Aliasing could be parsed out with HF sine waves, HF IMD with two tone or multi-tone IMD test stimulus....
That's what Dan Lavry did some time ago. In short, his conclusions were that most converters didn't provide adequate performance at Single Speed, when they were adequate at Double Speed. Indeed, converter chips have evolved a lot since, but many use converters with relatively ancient technology.
In my case, I use a 2007 Tascam D4800, so the technology is probably about 20 y old.
In order to benefit from new technology, I would need to replace the mixer and add a separate converter, and I would probably continue working at Double Speed, because storage costs so little.
 
If double speed doubles the input sampling rate and not just how the output gets decimated that could improve alias margins. Modern digital technology is so much better than the crude early days.

Do what works for you... disregard my veer.

JR
 
If double speed doubles the input sampling rate and not just how the output gets decimated that could improve alias margins.
It's definitely the case for the AK5385A in the Tascam DM4800. The current high-perf ADC's definitely take advantage of all these possibilities.

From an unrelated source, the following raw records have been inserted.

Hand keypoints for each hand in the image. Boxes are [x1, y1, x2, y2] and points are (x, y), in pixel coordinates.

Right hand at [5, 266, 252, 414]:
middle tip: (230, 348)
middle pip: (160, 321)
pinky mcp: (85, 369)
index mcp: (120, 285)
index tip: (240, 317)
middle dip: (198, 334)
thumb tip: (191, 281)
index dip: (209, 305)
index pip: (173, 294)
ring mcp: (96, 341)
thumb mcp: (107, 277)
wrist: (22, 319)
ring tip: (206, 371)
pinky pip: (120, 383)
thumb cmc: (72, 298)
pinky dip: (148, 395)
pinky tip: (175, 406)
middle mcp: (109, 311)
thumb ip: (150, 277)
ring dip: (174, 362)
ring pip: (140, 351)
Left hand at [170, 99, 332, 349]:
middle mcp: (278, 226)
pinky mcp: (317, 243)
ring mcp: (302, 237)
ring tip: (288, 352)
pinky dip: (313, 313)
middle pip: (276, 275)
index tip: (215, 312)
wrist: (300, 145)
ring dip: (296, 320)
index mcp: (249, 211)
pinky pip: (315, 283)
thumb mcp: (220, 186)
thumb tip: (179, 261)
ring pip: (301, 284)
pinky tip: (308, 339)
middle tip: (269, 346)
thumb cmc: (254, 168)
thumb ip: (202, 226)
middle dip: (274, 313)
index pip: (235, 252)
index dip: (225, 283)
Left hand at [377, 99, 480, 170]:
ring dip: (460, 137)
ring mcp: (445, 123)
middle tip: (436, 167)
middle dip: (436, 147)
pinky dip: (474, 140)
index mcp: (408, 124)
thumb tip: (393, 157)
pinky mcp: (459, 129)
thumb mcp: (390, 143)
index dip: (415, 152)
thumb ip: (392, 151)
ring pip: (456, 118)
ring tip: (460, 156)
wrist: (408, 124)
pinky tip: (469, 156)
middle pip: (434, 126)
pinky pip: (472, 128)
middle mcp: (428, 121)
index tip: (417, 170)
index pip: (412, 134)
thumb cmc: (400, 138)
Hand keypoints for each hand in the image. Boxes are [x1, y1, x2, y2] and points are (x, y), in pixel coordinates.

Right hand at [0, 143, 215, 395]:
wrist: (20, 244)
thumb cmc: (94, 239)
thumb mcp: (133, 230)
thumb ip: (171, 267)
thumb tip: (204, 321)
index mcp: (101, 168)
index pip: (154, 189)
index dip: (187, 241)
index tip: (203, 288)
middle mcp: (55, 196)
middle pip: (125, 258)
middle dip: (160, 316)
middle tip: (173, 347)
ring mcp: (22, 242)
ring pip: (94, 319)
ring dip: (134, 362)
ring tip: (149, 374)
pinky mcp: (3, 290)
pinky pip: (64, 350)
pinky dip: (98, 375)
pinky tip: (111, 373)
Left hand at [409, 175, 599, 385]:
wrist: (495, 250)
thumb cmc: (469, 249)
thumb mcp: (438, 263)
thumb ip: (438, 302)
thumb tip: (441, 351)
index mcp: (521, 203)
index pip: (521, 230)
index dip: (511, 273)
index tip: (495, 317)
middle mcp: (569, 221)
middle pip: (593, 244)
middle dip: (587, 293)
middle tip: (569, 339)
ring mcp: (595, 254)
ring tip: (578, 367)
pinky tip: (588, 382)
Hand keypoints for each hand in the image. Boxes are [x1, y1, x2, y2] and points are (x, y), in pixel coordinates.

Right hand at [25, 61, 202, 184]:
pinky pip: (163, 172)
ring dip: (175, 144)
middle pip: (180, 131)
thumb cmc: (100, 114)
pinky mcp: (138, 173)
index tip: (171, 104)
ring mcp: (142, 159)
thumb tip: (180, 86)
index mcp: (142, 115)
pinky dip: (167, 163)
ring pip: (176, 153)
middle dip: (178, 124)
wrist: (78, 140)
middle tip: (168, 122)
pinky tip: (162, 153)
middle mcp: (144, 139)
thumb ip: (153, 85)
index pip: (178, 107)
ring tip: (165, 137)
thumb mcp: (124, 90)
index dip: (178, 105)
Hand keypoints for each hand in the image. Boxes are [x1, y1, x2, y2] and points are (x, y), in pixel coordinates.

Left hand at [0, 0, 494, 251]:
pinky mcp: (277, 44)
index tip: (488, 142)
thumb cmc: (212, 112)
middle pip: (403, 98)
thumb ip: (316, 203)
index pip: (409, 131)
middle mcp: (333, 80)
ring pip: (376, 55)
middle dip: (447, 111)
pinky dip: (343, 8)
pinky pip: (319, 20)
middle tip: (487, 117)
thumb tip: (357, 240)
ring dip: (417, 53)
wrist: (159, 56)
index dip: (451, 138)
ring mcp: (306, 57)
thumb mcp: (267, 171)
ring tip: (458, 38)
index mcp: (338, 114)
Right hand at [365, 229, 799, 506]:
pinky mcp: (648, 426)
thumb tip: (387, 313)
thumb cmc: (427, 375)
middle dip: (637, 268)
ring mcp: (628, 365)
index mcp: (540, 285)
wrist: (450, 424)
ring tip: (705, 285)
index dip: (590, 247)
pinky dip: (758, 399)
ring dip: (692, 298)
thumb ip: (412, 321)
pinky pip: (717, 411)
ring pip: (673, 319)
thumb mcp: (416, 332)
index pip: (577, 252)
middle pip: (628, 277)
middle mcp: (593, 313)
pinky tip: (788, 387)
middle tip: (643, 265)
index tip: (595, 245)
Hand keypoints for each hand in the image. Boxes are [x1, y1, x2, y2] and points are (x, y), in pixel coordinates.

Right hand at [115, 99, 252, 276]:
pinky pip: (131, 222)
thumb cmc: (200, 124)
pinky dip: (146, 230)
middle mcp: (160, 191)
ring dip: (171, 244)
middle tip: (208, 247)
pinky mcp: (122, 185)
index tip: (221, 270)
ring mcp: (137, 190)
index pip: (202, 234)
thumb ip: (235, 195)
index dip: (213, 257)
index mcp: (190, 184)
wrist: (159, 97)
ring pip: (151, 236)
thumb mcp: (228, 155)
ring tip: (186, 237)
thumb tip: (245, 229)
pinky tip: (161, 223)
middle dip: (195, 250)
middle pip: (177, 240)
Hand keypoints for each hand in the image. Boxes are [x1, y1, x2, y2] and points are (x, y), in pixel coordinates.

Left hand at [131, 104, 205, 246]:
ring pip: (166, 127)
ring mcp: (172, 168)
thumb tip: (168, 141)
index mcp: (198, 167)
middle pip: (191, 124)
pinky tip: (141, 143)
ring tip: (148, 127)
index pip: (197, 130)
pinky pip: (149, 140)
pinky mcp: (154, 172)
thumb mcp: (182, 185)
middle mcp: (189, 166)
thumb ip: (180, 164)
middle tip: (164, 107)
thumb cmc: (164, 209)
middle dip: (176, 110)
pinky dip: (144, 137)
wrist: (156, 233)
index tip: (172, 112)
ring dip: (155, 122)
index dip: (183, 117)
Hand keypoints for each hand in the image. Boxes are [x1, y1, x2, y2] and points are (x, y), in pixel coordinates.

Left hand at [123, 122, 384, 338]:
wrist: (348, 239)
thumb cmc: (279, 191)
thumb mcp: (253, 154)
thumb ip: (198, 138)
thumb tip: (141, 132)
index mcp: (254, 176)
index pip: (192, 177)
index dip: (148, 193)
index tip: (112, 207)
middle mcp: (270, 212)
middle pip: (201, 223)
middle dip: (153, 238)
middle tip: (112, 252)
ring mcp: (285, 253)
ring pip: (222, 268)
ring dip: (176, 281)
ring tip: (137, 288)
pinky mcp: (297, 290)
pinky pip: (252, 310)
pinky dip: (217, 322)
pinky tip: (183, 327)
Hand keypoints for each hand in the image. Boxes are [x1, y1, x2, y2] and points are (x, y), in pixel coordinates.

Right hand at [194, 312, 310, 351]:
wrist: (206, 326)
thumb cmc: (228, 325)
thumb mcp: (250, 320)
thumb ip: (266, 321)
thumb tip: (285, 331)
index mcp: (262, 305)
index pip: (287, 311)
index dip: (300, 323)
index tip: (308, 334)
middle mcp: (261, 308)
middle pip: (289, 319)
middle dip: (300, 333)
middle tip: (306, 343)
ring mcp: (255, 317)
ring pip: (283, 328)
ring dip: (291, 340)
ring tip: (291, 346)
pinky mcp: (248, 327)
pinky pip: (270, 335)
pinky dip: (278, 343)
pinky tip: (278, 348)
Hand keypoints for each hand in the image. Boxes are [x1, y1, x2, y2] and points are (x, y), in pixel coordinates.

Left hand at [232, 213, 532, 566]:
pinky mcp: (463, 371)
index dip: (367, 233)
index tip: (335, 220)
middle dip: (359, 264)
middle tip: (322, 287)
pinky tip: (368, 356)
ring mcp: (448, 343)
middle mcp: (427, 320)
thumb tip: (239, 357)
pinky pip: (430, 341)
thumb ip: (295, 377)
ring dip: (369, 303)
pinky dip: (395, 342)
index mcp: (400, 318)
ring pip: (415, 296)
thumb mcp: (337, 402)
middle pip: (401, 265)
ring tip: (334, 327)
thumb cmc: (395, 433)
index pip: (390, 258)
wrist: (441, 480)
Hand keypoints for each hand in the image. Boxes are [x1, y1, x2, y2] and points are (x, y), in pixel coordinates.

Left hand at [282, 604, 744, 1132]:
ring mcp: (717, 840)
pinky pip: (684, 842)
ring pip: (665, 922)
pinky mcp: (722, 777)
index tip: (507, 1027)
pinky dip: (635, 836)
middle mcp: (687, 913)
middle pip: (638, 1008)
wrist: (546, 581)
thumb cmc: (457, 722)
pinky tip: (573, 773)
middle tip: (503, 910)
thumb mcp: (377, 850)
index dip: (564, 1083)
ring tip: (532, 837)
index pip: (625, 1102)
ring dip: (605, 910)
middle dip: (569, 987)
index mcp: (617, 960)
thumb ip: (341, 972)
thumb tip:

I believe the difference I perceive (not really hear) is due to the fact that the anti-alias filters have significant response (-30dB) up to 0.535Fs at Single Speed. So a signal that has significant energy up to 40kHz can result in aliases that are about 40dB below signal. These aliases would be in a 20-30kHz range which we're not supposed to hear, however they can beat and result in non-harmonic content.
At Double Speed, these aliases are of much lower amplitude and shifted above 50kHz.
... disregard my veer.
No. It's a good opportunity to reaffirm basic knowledge.